## The problem
Pull out each line of the material that contains the string "artifactId".

## Records from a collection
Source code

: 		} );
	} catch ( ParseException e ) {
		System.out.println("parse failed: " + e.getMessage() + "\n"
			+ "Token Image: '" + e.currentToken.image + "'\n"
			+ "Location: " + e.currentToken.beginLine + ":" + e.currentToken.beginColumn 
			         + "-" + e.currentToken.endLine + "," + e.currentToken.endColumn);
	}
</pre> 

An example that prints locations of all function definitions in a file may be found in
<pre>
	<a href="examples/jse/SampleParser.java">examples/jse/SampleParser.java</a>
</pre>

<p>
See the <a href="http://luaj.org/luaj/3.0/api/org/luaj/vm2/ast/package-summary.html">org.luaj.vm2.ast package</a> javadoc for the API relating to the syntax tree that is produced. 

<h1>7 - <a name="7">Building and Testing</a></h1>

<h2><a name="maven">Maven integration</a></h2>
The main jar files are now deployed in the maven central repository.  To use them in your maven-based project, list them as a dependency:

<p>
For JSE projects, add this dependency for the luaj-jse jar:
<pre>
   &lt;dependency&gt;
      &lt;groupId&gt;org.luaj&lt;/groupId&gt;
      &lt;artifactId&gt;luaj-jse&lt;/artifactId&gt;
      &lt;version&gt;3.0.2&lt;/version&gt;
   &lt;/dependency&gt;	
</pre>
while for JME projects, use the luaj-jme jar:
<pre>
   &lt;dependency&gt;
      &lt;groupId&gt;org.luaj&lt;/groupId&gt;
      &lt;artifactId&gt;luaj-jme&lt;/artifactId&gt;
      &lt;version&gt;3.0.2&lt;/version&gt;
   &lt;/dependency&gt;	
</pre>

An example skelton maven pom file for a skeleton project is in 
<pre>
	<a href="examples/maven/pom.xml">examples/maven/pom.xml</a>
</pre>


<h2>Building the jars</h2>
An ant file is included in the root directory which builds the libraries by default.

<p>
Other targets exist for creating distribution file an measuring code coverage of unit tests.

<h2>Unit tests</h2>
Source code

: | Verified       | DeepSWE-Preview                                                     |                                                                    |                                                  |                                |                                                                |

## Completed task
      &lt;artifactId&gt;luaj-jse&lt;/artifactId&gt;
      &lt;artifactId&gt;luaj-jme&lt;/artifactId&gt;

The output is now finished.